Task statement> Print the data exactly. Pictures stay out.

Given material>
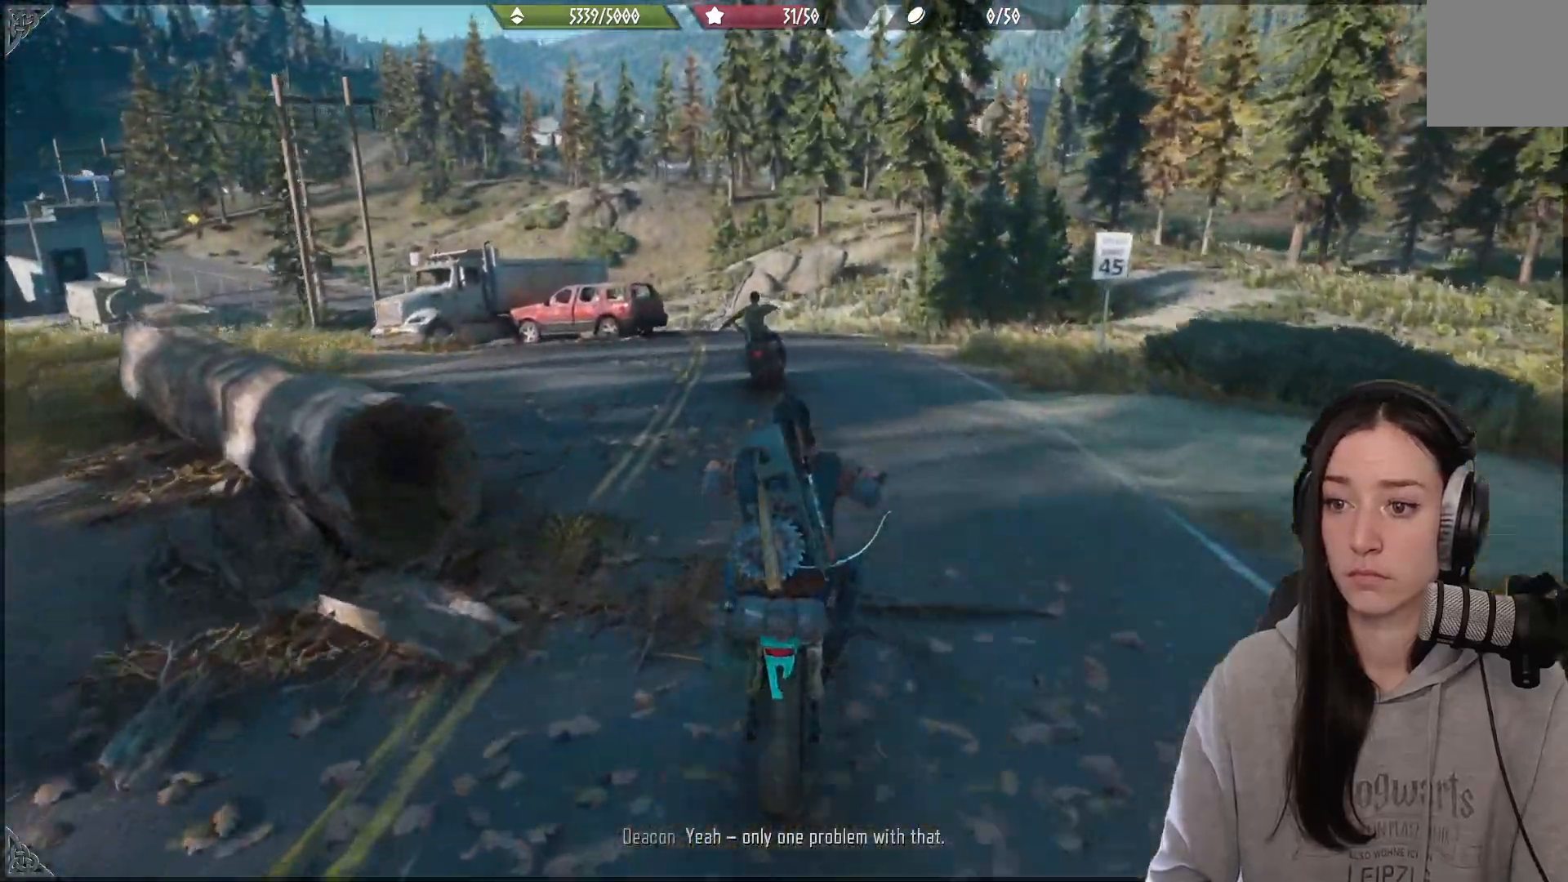
{"buttons": ["R2"], "left_stick": "center", "right_stick": "center", "events": [[33, "right_stick", "down-left"], [150, "left_stick", "left"], [200, "right_stick", "center"], [350, "left_stick", "center"]]}
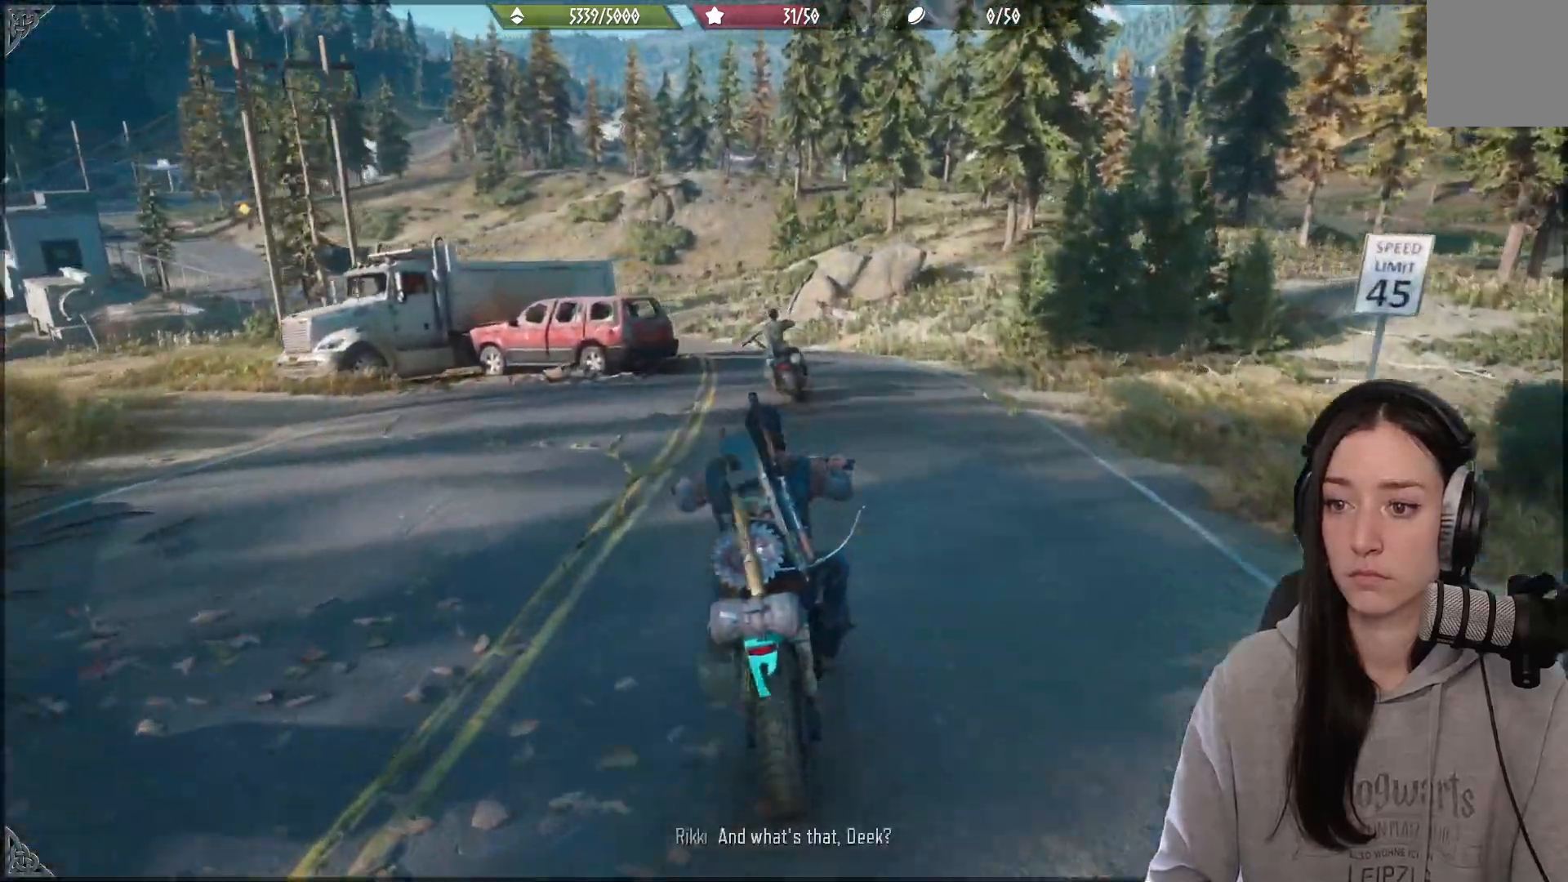
{"buttons": ["R2"], "left_stick": "center", "right_stick": "left", "events": [[117, "right_stick", "left"]]}
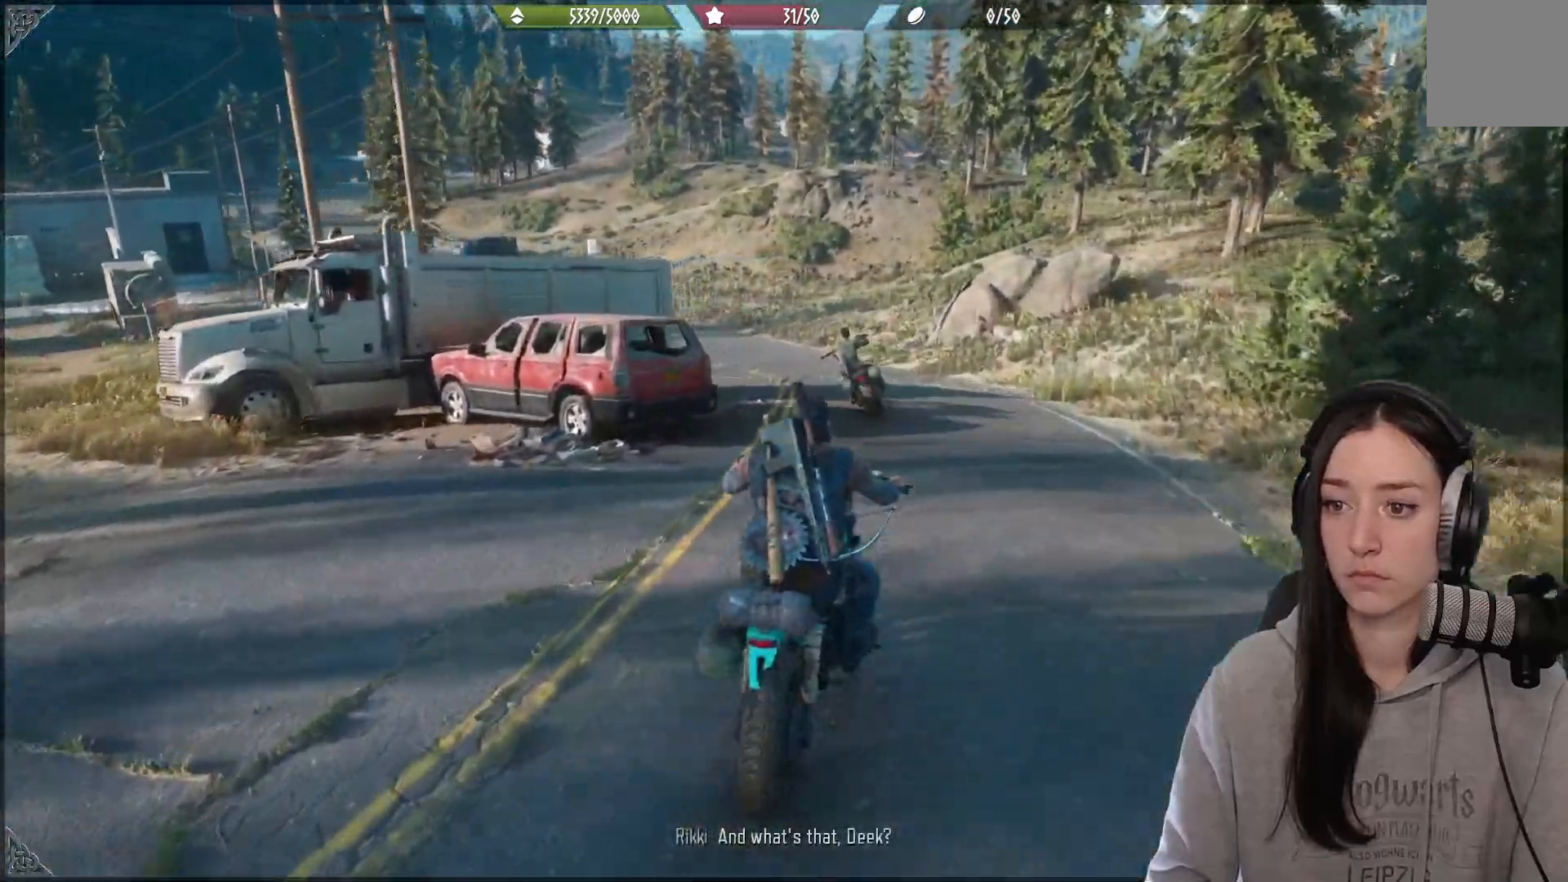
{"buttons": ["R2"], "left_stick": "left", "right_stick": "left", "events": [[117, "left_stick", "left"]]}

Solution for this exercise>
{"buttons": ["R2"], "left_stick": "center", "right_stick": "center", "events": [[33, "right_stick", "down-left"], [150, "left_stick", "left"], [200, "right_stick", "center"], [350, "left_stick", "center"]]}
{"buttons": ["R2"], "left_stick": "center", "right_stick": "left", "events": [[117, "right_stick", "left"]]}
{"buttons": ["R2"], "left_stick": "left", "right_stick": "left", "events": [[117, "left_stick", "left"]]}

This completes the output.